1 Introduction

Observations of interacting galaxies provide important information about galactic structure and evolution. Due to the long time scales (compared to the lifetime of a human) involved in interactions between galaxies, one can only obtain a single snapshot of an interacting system. Dynamical modelling of such systems therefore constitutes an important complement to observations, and can naturally be divided into two parts: Modelling of the individual galaxies participating in an interaction, and determination of the orbital parameters. Advances in the techniques for modelling of individual galaxies in interacting systems has led to a greatly increased understanding of features such as bars, rings, and spiral arms.

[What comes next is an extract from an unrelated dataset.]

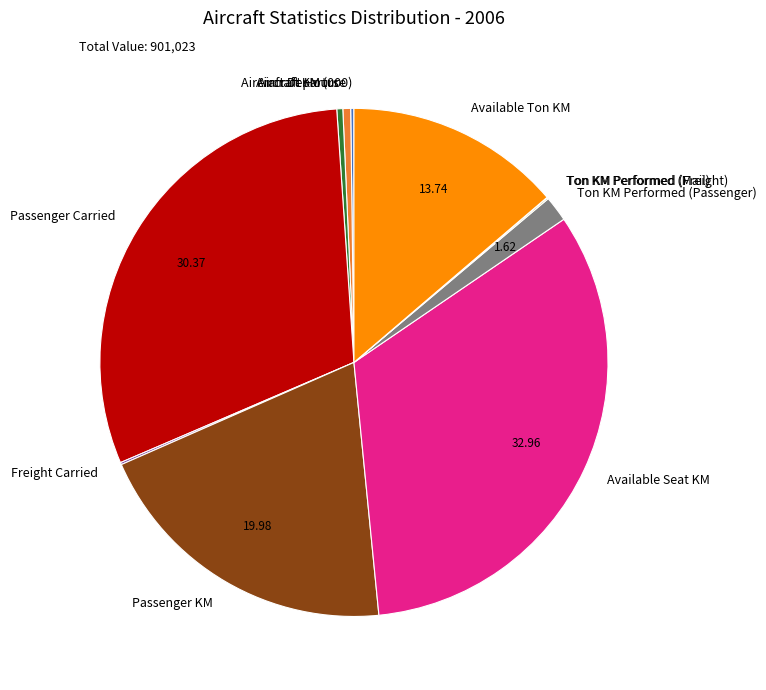

Is it true that Passenger Carried is 20% of the pie?

False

In order to understand the dynamics of an interacting system of galaxies it is, however, equally important to know the parameters of the relative orbit of the two galaxies. Determination of orbital parameters has only been carried out for a small fraction of all observed interacting galaxies. An example of a system that has been much studied is the M 51 system (for recent results, see Engström & Athanassoula 1991; Howard & Byrd 1990, and Hernquist 1990). The fact that several authors have arrived at very different orbits shows the difficulties involved in modelling even a well-observed system such as M 51.

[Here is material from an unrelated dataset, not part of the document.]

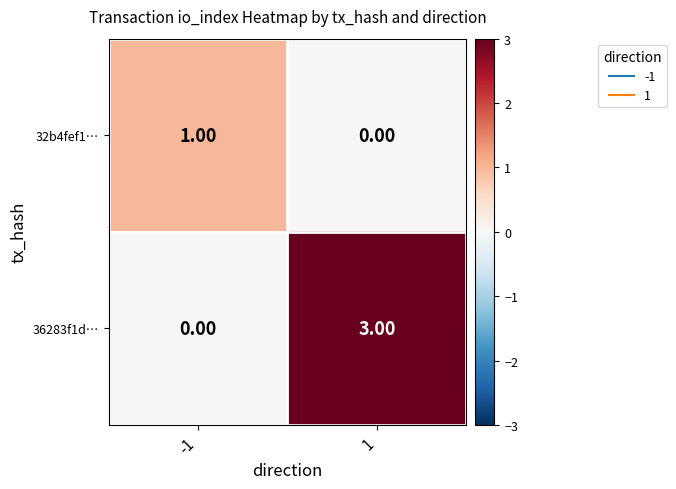

Which series has the largest range (max minus min)?

36283f1d…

Some of the main problems encountered when numerical simulations are used for determining orbital parameters are that the parameter space that needs to be searched is often very large, and that the results of each simulation must be compared with the observational data. While methods for automatic comparison of data between observations and simulations have been used in some cases (e.g. Engström & Athanassoula 1991), very little has been done to find an efficient method for reducing the amount of searching necessary in order to find the orbit in a general case. In this paper, an efficient search method will be presented and evaluated using artificial data.

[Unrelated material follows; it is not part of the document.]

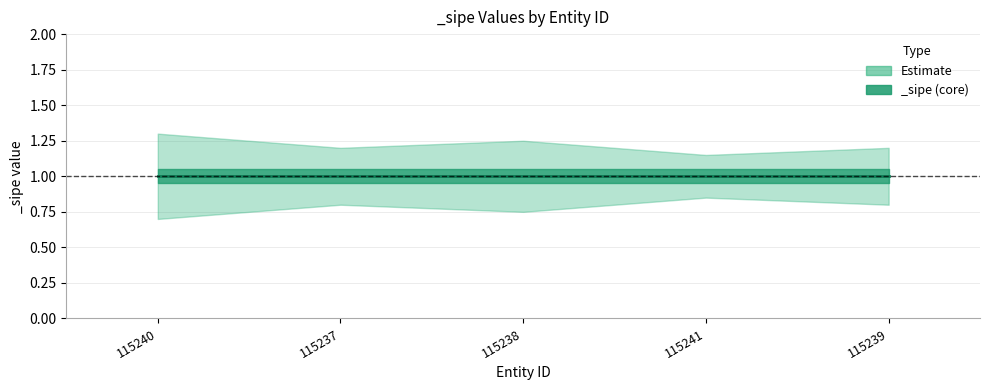

True or false: _sipe_lower and _sipe intersect in this chart.

False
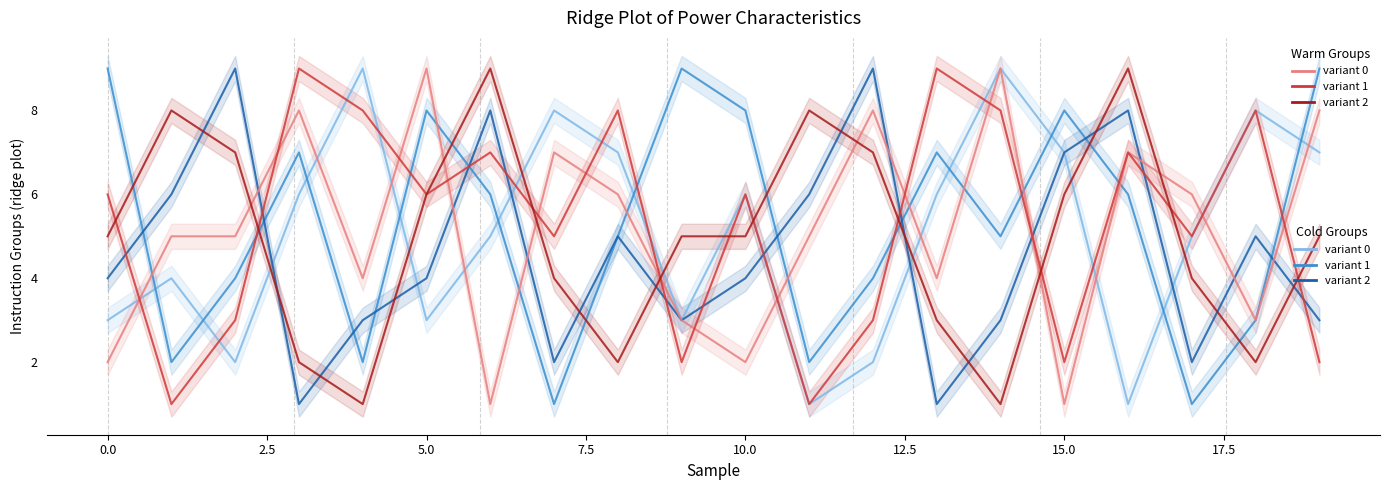

What is the lowest value of the col_3/5/7 variant 0 series?

1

Science often benefits from the sharing of information between different disciplines. One example of this is the invention of genetic algorithms (Holland 1975). With natural evolution as the inspiration, genetic algorithms (hereafter GAs) use artificial selection and the genetic crossover and mutation operators to manipulate strings of numbers which encode the variables of the problem, thereby reaching better and better solutions to the problem. GAs are used in many branches of science (see the Appendix). However, in astrophysics there have, as yet, only been a few applications of GAs, in the fields of solar coronal modelling (Gibson & Charbonneau 1996), helioseismology (Tomczyk et al. 1995), pulsar planet searching (Lazio 1997), eclipsing binary stars (Hakala 1995), and gamma-ray astronomy (Lang 1995). For an excellent review of GAs in astronomy and astrophysics, see Charbonneau (1995).

In this paper, a GA will be used for searching the space of possible orbital parameters for pairs of interacting galaxies. Section 2 contains a description of the problem, and the method of solution is presented in Sect. 3. The results are given in Sects. 4 and 5. The method is discussed in Sect. 6, and the conclusions are presented in Sect. 7. The Appendix contains a brief description of the essential features of the GA used in the paper, as well as some references for further reading.